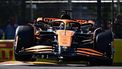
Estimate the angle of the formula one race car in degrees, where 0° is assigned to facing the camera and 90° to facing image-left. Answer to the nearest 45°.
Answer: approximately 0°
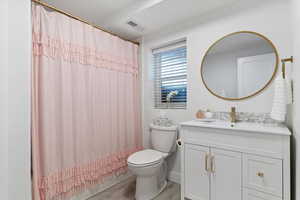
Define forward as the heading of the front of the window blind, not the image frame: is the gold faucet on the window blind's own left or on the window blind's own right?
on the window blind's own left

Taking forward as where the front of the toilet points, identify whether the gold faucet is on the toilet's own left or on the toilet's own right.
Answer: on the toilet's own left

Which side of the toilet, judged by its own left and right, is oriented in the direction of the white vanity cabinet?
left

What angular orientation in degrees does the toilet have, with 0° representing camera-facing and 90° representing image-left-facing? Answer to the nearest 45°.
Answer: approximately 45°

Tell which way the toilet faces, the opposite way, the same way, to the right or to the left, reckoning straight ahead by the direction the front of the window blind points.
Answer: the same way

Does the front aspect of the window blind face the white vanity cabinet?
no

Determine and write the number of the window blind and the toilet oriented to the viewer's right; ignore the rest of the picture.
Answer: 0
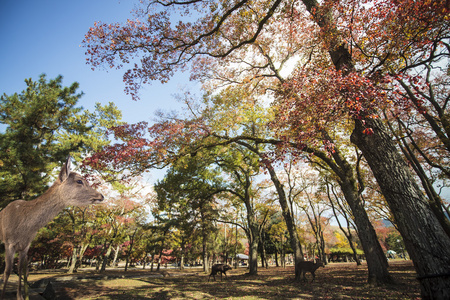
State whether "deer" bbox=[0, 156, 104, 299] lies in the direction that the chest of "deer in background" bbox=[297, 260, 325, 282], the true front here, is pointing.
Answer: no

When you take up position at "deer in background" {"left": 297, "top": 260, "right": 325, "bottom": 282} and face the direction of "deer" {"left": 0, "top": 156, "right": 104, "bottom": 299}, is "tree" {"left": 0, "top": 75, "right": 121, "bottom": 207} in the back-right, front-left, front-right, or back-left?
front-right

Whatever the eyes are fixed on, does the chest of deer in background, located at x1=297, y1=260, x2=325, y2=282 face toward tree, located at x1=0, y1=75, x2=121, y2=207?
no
________________
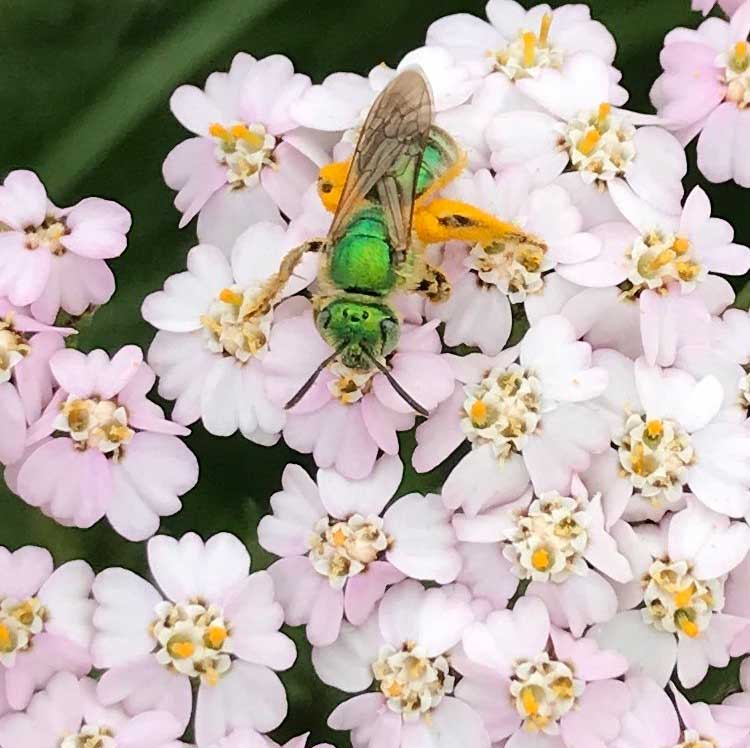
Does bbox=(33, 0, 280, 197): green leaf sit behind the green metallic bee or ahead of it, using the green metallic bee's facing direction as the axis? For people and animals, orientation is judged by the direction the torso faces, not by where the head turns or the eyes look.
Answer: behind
________________
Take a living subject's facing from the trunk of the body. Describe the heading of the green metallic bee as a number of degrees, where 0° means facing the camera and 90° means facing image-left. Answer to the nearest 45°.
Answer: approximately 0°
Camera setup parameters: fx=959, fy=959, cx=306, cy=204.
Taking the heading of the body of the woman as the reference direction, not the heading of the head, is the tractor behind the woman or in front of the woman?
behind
________________
** Activity **
Set down the rows again word for word, starting at the line that contains "Which side of" and ending at the line that contains "Answer: approximately 45°", both included, and nothing else.

** Solution to the problem **
Which side of the toilet, judged by its own left and right, is oriented in the direction of the white vanity cabinet?
left

What angular orientation in degrees does the toilet have, with 0° representing camera-facing and 90° representing image-left-facing? Answer to the nearest 45°.
Answer: approximately 45°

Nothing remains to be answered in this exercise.